Required action: Retype the listing below word for word, from the line containing "تقديم ما تحتاجه بالضبط - أينما" through the end of the listing.

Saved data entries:
----

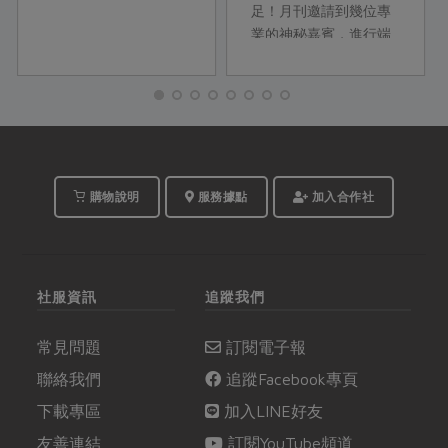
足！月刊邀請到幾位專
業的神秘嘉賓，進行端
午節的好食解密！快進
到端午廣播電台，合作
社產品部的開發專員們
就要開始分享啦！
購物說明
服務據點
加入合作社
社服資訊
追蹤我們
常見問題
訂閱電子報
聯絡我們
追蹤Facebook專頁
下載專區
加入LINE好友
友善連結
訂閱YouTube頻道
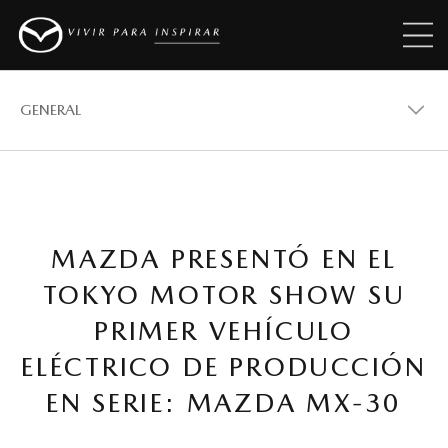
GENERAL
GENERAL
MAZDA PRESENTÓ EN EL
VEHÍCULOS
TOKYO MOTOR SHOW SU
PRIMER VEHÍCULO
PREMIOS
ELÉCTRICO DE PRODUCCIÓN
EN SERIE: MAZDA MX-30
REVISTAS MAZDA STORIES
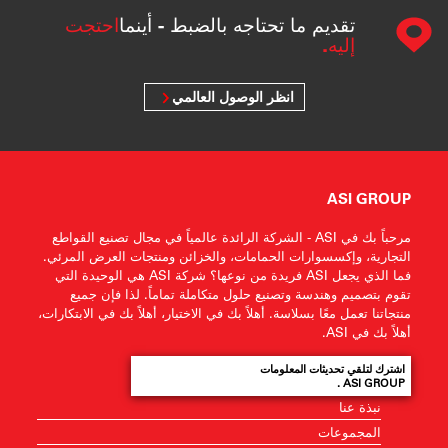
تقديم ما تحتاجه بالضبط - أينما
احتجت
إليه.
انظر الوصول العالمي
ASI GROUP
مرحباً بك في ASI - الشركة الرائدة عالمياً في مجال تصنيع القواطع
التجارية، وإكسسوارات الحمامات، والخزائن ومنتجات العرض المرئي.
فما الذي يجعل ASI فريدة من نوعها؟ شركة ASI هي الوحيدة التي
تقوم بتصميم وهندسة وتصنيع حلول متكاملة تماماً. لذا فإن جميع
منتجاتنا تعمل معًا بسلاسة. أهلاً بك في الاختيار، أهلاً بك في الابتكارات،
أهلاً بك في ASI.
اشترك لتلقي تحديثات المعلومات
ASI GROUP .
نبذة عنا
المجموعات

----

Result for this task:
تقديم ما تحتاجه بالضبط - أينما
احتجت
إليه.
انظر الوصول العالمي
ASI GROUP
مرحباً بك في ASI - الشركة الرائدة عالمياً في مجال تصنيع القواطع
التجارية، وإكسسوارات الحمامات، والخزائن ومنتجات العرض المرئي.
فما الذي يجعل ASI فريدة من نوعها؟ شركة ASI هي الوحيدة التي
تقوم بتصميم وهندسة وتصنيع حلول متكاملة تماماً. لذا فإن جميع
منتجاتنا تعمل معًا بسلاسة. أهلاً بك في الاختيار، أهلاً بك في الابتكارات،
أهلاً بك في ASI.
اشترك لتلقي تحديثات المعلومات
ASI GROUP .
نبذة عنا
المجموعات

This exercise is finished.